Depending on when the bitcoins where traded or cashed out, it would have cost the Winklevii (as they are inevitably referred to) somewhere around 450 coins per seat. Unfortunately, they can't have cashed out via BitInstant, the exchange in which they invested $1.5 million. That was shut down last July, and its CEO was arrested in January.

However they managed it, both the company and the air will be rarefied up there: Between Ashton Kutcher, Brad Pitt, Lady Gaga, Justin Bieber and of course Stephen Hawking, Virgin Galactic's passengers are a veritable who's who of planet Earth. Spaceflights could begin as early as this year, and the going rate for a seat is $250,000.

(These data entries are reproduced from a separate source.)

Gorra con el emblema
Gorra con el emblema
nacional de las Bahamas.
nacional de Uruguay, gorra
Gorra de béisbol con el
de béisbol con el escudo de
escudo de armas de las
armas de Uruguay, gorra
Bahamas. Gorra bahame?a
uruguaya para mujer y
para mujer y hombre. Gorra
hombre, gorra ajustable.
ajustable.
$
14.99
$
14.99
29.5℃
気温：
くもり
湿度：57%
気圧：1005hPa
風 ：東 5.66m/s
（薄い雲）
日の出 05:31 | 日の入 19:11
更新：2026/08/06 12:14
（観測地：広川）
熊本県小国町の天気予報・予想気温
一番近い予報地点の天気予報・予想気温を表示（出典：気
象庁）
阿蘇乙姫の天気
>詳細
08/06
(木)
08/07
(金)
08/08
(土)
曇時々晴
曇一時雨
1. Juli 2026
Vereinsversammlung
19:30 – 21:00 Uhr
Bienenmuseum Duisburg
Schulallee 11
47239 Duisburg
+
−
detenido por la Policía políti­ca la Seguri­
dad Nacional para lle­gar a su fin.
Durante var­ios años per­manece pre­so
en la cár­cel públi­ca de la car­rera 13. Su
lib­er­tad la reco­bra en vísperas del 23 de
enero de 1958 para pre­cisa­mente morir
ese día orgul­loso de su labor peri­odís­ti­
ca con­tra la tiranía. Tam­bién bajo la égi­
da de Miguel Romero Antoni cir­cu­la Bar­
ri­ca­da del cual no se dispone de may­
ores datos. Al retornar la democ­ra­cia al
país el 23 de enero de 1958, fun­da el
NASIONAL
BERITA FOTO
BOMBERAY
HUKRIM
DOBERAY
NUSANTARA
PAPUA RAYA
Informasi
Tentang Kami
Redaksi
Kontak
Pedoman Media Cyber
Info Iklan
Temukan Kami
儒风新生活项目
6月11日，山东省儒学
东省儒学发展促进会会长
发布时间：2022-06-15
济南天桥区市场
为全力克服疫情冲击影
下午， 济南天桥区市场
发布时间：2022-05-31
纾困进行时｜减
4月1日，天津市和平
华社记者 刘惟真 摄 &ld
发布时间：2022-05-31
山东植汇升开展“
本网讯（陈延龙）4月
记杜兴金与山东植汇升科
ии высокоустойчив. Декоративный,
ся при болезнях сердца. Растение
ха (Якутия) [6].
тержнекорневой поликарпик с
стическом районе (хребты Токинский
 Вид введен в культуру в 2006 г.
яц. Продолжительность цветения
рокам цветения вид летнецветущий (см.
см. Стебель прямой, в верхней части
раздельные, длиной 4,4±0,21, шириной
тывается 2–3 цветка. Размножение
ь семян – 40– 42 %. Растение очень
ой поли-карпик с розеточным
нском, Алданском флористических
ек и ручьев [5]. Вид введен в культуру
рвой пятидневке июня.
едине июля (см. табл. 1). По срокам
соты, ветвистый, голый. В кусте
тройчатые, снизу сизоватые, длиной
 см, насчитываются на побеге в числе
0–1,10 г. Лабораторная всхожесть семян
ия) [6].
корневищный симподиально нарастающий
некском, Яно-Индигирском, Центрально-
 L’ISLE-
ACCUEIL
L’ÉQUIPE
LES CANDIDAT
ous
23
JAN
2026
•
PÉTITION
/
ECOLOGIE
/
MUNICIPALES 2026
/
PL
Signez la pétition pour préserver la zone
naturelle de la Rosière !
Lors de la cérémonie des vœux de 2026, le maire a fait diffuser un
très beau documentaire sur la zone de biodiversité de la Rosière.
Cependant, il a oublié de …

The two gained notoriety in the public eye after being portrayed in the movie "The Social Network" as vengeful early collaborators on what would later become Facebook, and suing Mark Zuckerberg over the issue. The film, although successful, has been criticized by some for historical inaccuracies. Since then, Cameron and Tyler have entered the venture capital space.

The Winklevii might make history as the first twins to visit space together — though not the first twins in space ever. That honor belongs to Mark and Scott Kelly, who have both left the planet, just never at the same time.

NBCUniversal has established a multi-platform partnership with Virgin Galactic to track the development of SpaceShipTwo and televise its inaugural commercial spaceflight.